El grande hombre
encuentra chico su pueblo
—¿QUIÉN HA CAMBIADO mi pueblo? Las casas son más chatas, los techos más bajos, las calles más estrechas.
—Es que has crecido —me dicen.
—El grande hombre —añade un humorista local— no tiene holgura en su pueblo.
Yo creo que es cuestión de perspectiva. Si el lector es de un pueblo y ha regresado alguna vez a él, después de una larga permanencia en la ciudad, ¿no le ha sorprendido, como ahora me sorprende a mí, la pequeñez material de todas las cosas?
Yo encuentro mi pueblo más pequeño, más viejo, más triste. Esta tarde, aburrido y curioso, he subido al desván de mi casa. Yo tenía la idea de un desván amplio, enorme, en donde se podía jugar libremente al escondite. He precisado bajar la cabeza para entrar, y me he encontrado con un cuchitril. Arrumbado contra una pared estaba un arcón. ¡Cuántas veces oculto en ese arcón he oído yo los gritos de mi padre que me buscaba para hacerme estudiar!
—No sé dónde se mete ese chico —decía—. ¡A no ser que esté en el fondo de algún baúl!
Y, en efecto, yo estaba en el fondo de un baúl. Tengo desde muchacho el hábito de esconderme en los baúles, que me puede ser tan útil ahora, en la edad de las conquistas. Pero ¡qué viejo estaba aquel baúl amigo! ¡Qué pesado! La madera, carcomida; la tela, deshecha; la cerradura, mohosa… Fui a abrirlo, y los goznes parecía que se quejaban.

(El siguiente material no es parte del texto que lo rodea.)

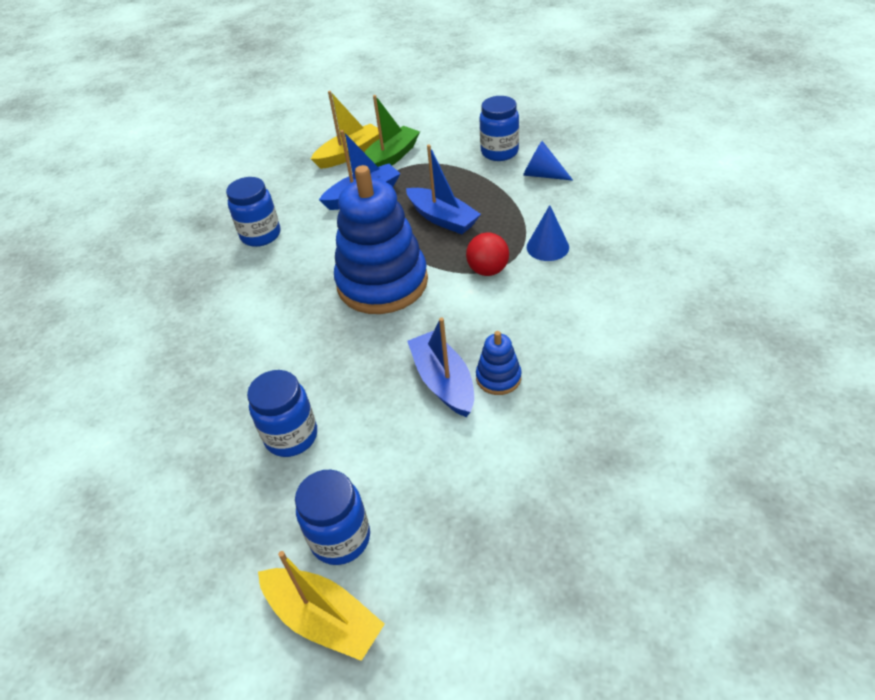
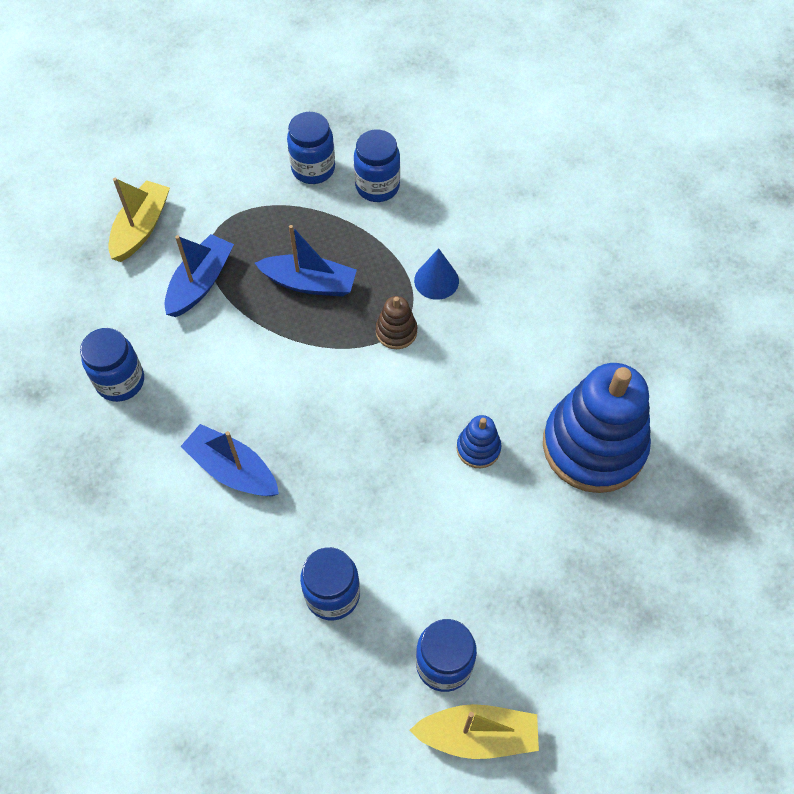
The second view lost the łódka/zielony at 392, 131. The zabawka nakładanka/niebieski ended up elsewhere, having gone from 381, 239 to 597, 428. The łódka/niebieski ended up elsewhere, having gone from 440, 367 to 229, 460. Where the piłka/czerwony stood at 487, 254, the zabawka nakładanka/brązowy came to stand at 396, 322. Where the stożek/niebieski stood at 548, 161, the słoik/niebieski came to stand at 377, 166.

Poco después me decía mi madre:
—¿Te acuerdas de la Faneca, la hija de la señora Faneca?
—Sí.
—Se ha muerto.
—¡Pobrecilla!
—¿Y Antón, Antón el Furrinas? ¿No sabes? Aquel que tenía el genio tan vivo.
—Sí.
—Pues también se ha muerto.
Yo le pregunto por José el de las Cunchas, por Andrés el Garboso y por las hijas de la señora Pepa.
—José murió, y Andrés se fue a Buenos Aires. Las hijas de la señora Pepa eran tres. La mayor se ha muerto, la más pequeña se fue también a Buenos Aires y la del medio se casó. Ya tiene dos hijos que son mozos.
Resulta que de la mitad del pueblo, la mitad se ha muerto y la otra mitad se ha casado o se ha ido a Buenos Aires. Todo ha envejecido. Las casas son más pequeñas, los cristales están más sucios; las sillas, más cojas. Y, en un instante, el poeta se da cuenta también de que vuelve un poco viejo a su patria y de que las brisas del mundo, siquiera hasta ahora hayan sido primaverales, no despeinaron en vano su cabeza.
Hace viento. Se oyen rumorear las hojas de los árboles vecinos. Una racha violenta abre de golpe una puerta que estaba mal cerrada. Otra racha —tal vez la misma— nos trae el aullido de un perro y nos deja sin luz.